Further considerations include the type of LCn-3PUFA given to participants and their gender and risk profiles. Konagai et al. found that supplementing males aged 61–72 years for 12 weeks with krill oil, delivering 193 mg EPA + 92 mg DHA/day in phospholipid form, improved neurovascular coupling and cognitive performance [19]. It is of interest that the significant enhancements of neurovascular coupling seen in our present study were limited to the male participants of similar age and were strongly correlated with EPA rather than DHA levels in erythrocytes. It appears that EPA may be more efficacious than DHA in men, according to an analysis of platelet-inhibitory effects of LCn-3PUFA supplementation [22], whereas DHA may be more efficacious in women [23]. In our study, however, there was no improvement of cognitive performance in either men or women, possibly because the level of EPA in our DHA-rich oil was too low to influence cognition or simply because, like several other studies, it was an underpowered exploratory study. Another possible contributory factor is the choice of neuropsychological tests, including the computerised multi-tasking test battery. However, we have used similar tests in previous intervention trials of vasoactive nutrient supplementation and shown improvements in task performance as well as neurovascular coupling (1,9,10). In addition, despite having mild hypertension, which is a risk factor for cognitive impairment, the cerebrovascular dysfunction in our participants may not have been sufficiently severe to compromise their cognitive function. Indeed, in an early trial (1) where we reported an improvement of verbal fluency following DHA supplementation, we had preselected an elderly population with mild cognitive impairment. Despite a lack of change in mood or cognition outcomes, the present study adds to a growing number of studies suggesting that LCn-3PUFA supplementation can influence brain functions at least in part by enhancing cerebrovascular function, which may potentially delay future cognitive decline.

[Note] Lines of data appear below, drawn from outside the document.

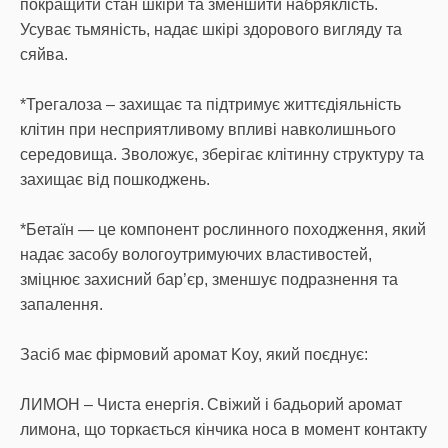
покращити стан шкіри та зменшити набряклість.
Усуває тьмяність, надає шкірі здорового вигляду та
сяйва.
*Трегалоза – захищає та підтримує життєдіяльність
клітин при несприятливому впливі навколишнього
середовища. Зволожує, зберігає клітинну структуру та
захищає від пошкоджень.
*Бетаїн — це компонент рослинного походження, який
надає засобу вологоутримуючих властивостей,
зміцнює захисний бар’єр, зменшує подразнення та
запалення.
Засіб має фірмовий аромат Koy, який поєднує:
ЛИМОН – Чиста енергія. Свіжий і бадьорий аромат
лимона, що торкається кінчика носа в момент контакту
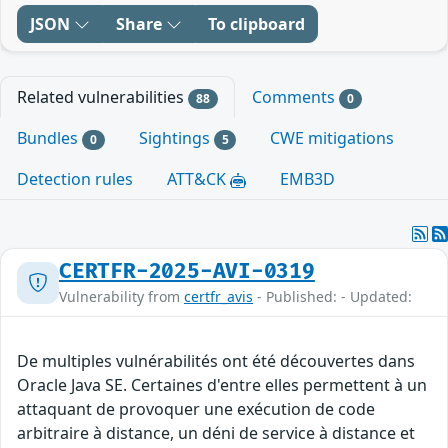
JSON
Share
To clipboard
Related vulnerabilities
Comments
88
0
Bundles
Sightings
CWE mitigations
0
5
Detection rules
ATT&CK
EMB3D
CERTFR-2025-AVI-0319
Vulnerability from
certfr_avis
- Published: - Updated:
De multiples vulnérabilités ont été découvertes dans
Oracle Java SE. Certaines d'entre elles permettent à un
attaquant de provoquer une exécution de code
arbitraire à distance, un déni de service à distance et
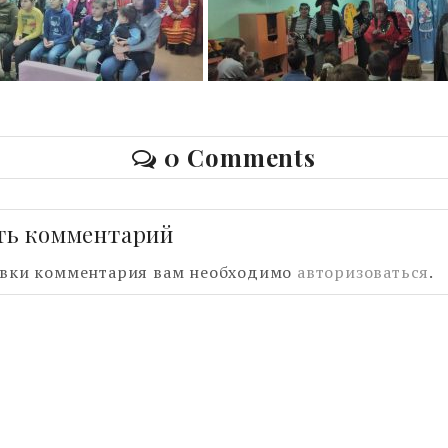
0 Comments
ть комментарий
авки комментария вам необходимо
авторизоваться
.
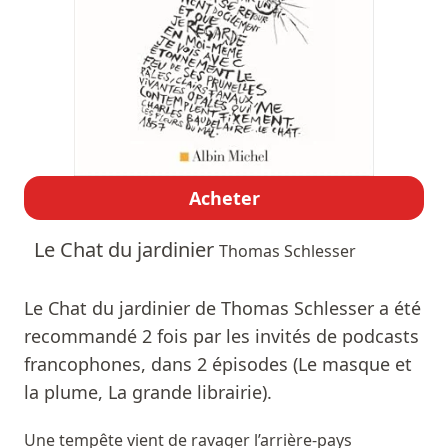
Acheter
Le Chat du jardinier
Thomas Schlesser
Le Chat du jardinier de Thomas Schlesser a été
recommandé 2 fois par les invités de podcasts
francophones, dans 2 épisodes (Le masque et
la plume, La grande librairie).
Une tempête vient de ravager l’arrière-pays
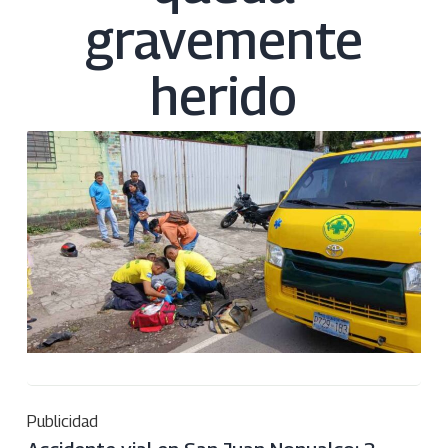
gravemente
herido
Publicidad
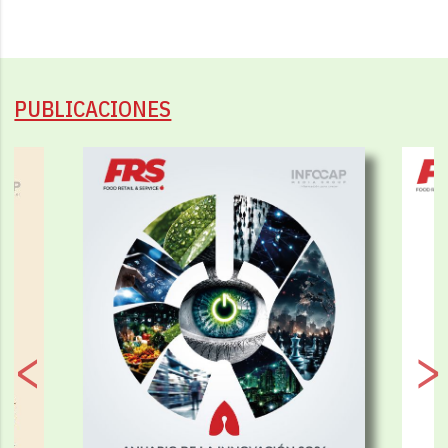
PUBLICACIONES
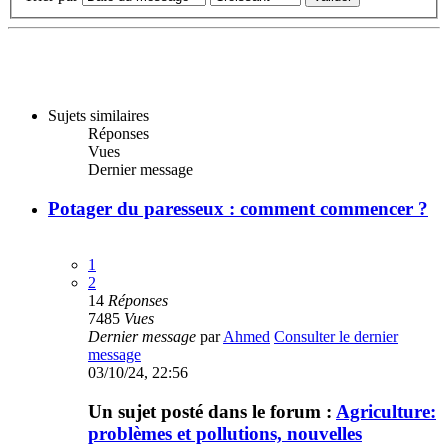
Sujets similaires
Réponses
Vues
Dernier message
Potager du paresseux : comment commencer ?
1
2
14
Réponses
7485
Vues
Dernier message
par
Ahmed
Consulter le dernier
message
03/10/24, 22:56
Un sujet posté dans le forum :
Agriculture:
problèmes et pollutions, nouvelles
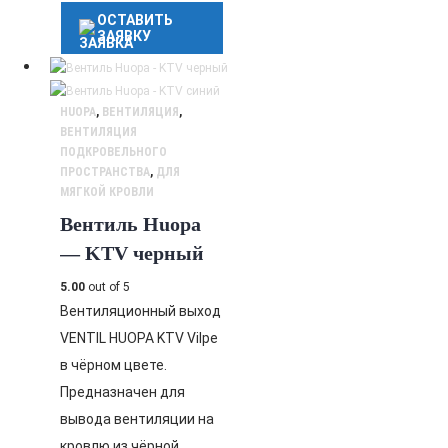
ОСТАВИТЬ
ЗАЯВКУ
HUOPA
,
ВЕНТИЛЯЦИЯ
,
ВЕНТИЛЯЦИЯ
ПОДКРОВЕЛЬНОГО
ПРОСТРАНСТВА
,
ДЛЯ
МЯГКОЙ КРОВЛИ
Вентиль Huopa
— KTV черный
5.00
out of 5
Вентиляционный выход
VENTIL HUOPA KTV Vilpe
в чёрном цвете.
Предназначен для
вывода вентиляции на
кровлю из чёрной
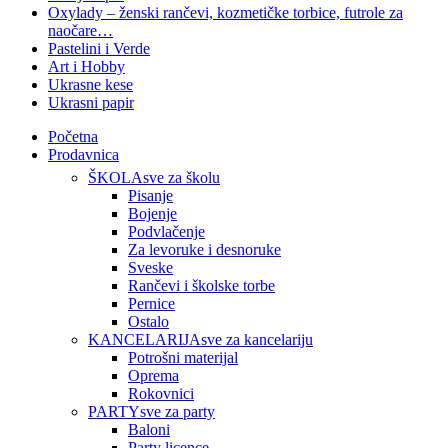
Oxylady – ženski rančevi, kozmetičke torbice, futrole za
naočare…
Pastelini i Verde
Art i Hobby
Ukrasne kese
Ukrasni papir
Početna
Prodavnica
ŠKOLA
sve za školu
Pisanje
Bojenje
Podvlačenje
Za levoruke i desnoruke
Sveske
Rančevi i školske torbe
Pernice
Ostalo
KANCELARIJA
sve za kancelariju
Potrošni materijal
Oprema
Rokovnici
PARTY
sve za party
Baloni
Party licence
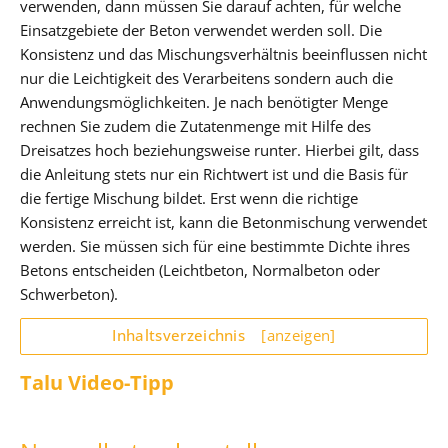
verwenden, dann müssen Sie darauf achten, für welche
Einsatzgebiete der Beton verwendet werden soll. Die
Konsistenz und das Mischungsverhältnis beeinflussen nicht
nur die Leichtigkeit des Verarbeitens sondern auch die
Anwendungsmöglichkeiten. Je nach benötigter Menge
rechnen Sie zudem die Zutatenmenge mit Hilfe des
Dreisatzes hoch beziehungsweise runter. Hierbei gilt, dass
die Anleitung stets nur ein Richtwert ist und die Basis für
die fertige Mischung bildet. Erst wenn die richtige
Konsistenz erreicht ist, kann die Betonmischung verwendet
werden. Sie müssen sich für eine bestimmte Dichte ihres
Betons entscheiden (Leichtbeton, Normalbeton oder
Schwerbeton).
Inhaltsverzeichnis
[anzeigen]
Talu Video-Tipp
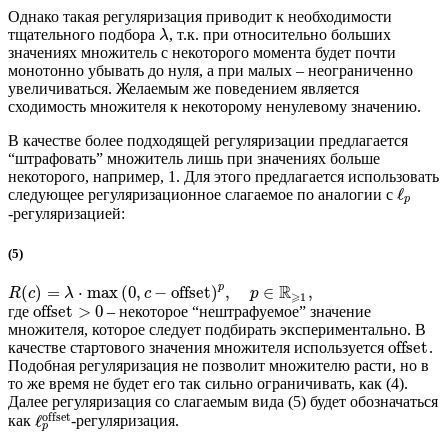
Однако такая регуляризация приводит к необходимости
тщательного подбора
, т.к. при относительно больших
λ
значениях множитель с некоторого момента будет почти
монотонно убывать до нуля, а при малых – неограниченно
увеличиваться. Желаемым же поведением является
сходимость множителя к некоторому ненулевому значению.
В качестве более подходящей регуляризации предлагается
“штрафовать” множитель лишь при значениях больше
некоторого, например, 1. Для этого предлагается использовать
ℓ
следующее регуляризационное слагаемое по аналогии с
p
-регуляризацией:
(5)
p
R
(
)
=
⋅
max
(
0
,
−
offset
)
,
∈
,
R
c
λ
c
p
⩾
1
offset
>
0
где
– некоторое “нештрафуемое” значение
множителя, которое следует подбирать экспериментально. В
offset
качестве стартового значения множителя используется
.
Подобная регуляризация не позволит множителю расти, но в
то же время не будет его так сильно ограничивать, как (4).
Далее регуляризация со слагаемым вида (5) будет обозначаться
offset
ℓ
как
-регуляризация.
p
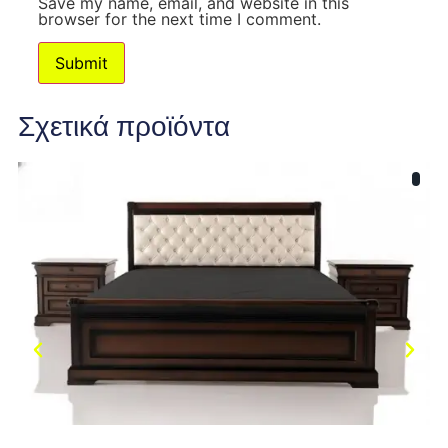
Save my name, email, and website in this
browser for the next time I comment.
Σχετικά προϊόντα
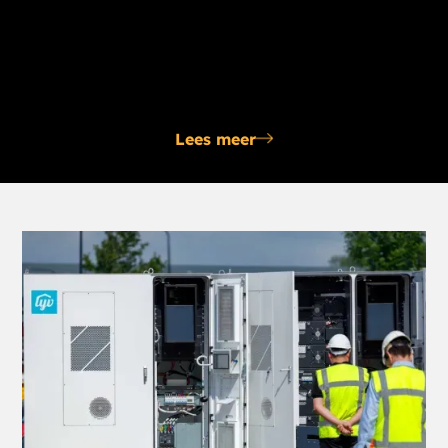
Laadpalen
Of het nu gaat om nieuwe of bestaande laadpalen,
Censo regelt het voor je, tot en met de installatie.
Lees meer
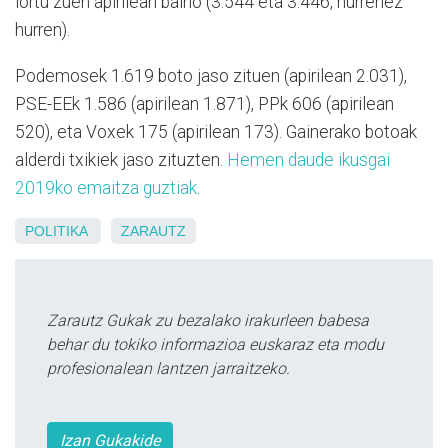
lortu zuen apirilean baino (3.544 eta 3.446, hurrenez
hurren).
Podemosek 1.619 boto jaso zituen (apirilean 2.031),
PSE-EEk 1.586 (apirilean 1.871), PPk 606 (apirilean
520), eta Voxek 175 (apirilean 173). Gainerako botoak
alderdi txikiek jaso zituzten.
Hemen daude ikusgai
2019ko emaitza guztiak
.
POLITIKA
ZARAUTZ
Zarautz Gukak zu bezalako irakurleen babesa
behar du tokiko informazioa euskaraz eta modu
profesionalean lantzen jarraitzeko.
Izan Gukakide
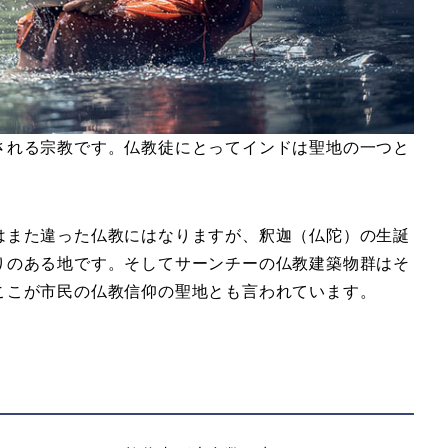
される宗教です。仏教徒にとってインドは聖地の一つと
はまた違った仏教にはなりますが、釈迦（仏陀）の生誕
りのある地です。そしてサーンチーの仏教建築物群はそ
ここが市民の仏教信仰の聖地とも言われています。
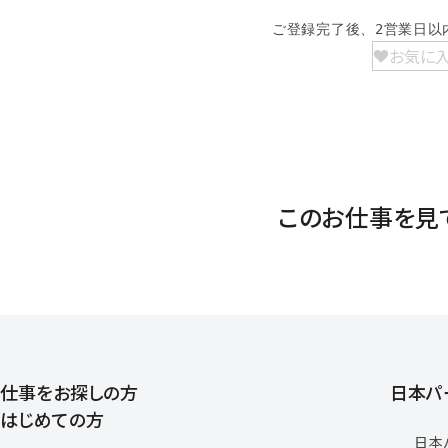
ご登録完了後、2営業日以
お気に
このお仕事を見
仕事をお探しの方
日本パ
はじめての方
日本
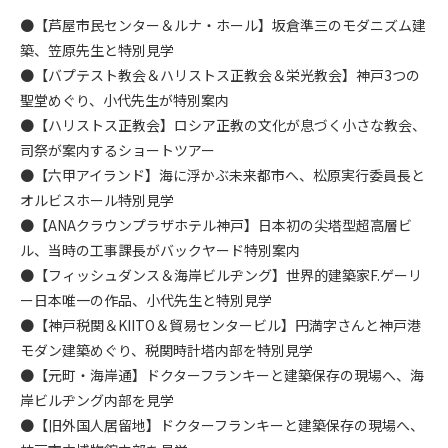
●【芦屋市民センター＆ルナ・ホール】坂倉準三のモダニズム建
築、笠原先生と特別見学
●【バプテスト教会＆ハリストス正教会＆栄光教会】神戸3つの
聖堂めぐり、小代先生が特別案内
●【ハリストス正教会】ロシア正教の文化が息づく小さな教会、
司祭が案内するショートツアー
●【六甲アイランド】海に浮かぶ未来都市へ、松原実行委員長と
オルビスホール特別見学
●【ANAクラウンプラザホテル神戸】日本初の尖塔型超高層ビ
ル、当時の工事課長がバックヤード特別案内
●【フィッシュダンス＆海岸ビルヂング】世界的建築家F.ゲーリ
ー日本唯一の作品、小代先生と特別見学
●【神戸税関＆KIITO＆貿易センタービル】円満字さんと神戸港
モダン建築めぐり、税関時計塔内部を特別見学
●【元町・海岸通】ドクターフランキーと建築保存の現場へ、海
岸ビルヂング内部を見学
●【旧外国人居留地】ドクターフランキーと建築保存の現場へ、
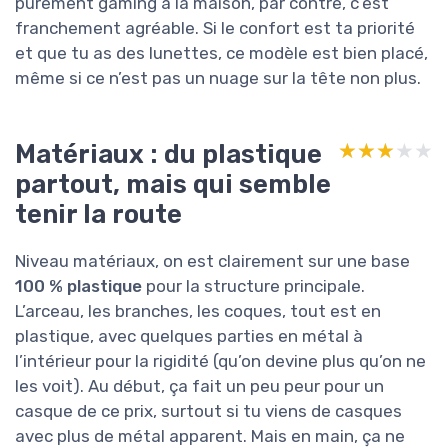
purement gaming à la maison, par contre, c’est
franchement agréable. Si le confort est ta priorité
et que tu as des lunettes, ce modèle est bien placé,
même si ce n’est pas un nuage sur la tête non plus.
Matériaux : du plastique
★★★★★
★★★★★
partout, mais qui semble
tenir la route
Niveau matériaux, on est clairement sur une base
100 % plastique
pour la structure principale.
L’arceau, les branches, les coques, tout est en
plastique, avec quelques parties en métal à
l’intérieur pour la rigidité (qu’on devine plus qu’on ne
les voit). Au début, ça fait un peu peur pour un
casque de ce prix, surtout si tu viens de casques
avec plus de métal apparent. Mais en main, ça ne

One could speculate as to other factors that might influence outcomes, such as the age and current cognitive status of the study participants and the likely extent of endothelial dysfunction in the cerebrovasculature, associated with risk factors such as hypertension or diabetes or the possible influence of inflammatory conditions or menopause. Such factors, together with considerations of type, dose and duration of supplement and potential gender differences in responsiveness should be addressed in the design of future adequately powered intervention trials to fully evaluate the potential for EPA- and DHA-rich oils to counteract microvascular disease in our high-risk aging population and thereby help to prevent premature cognitive decline and dementia.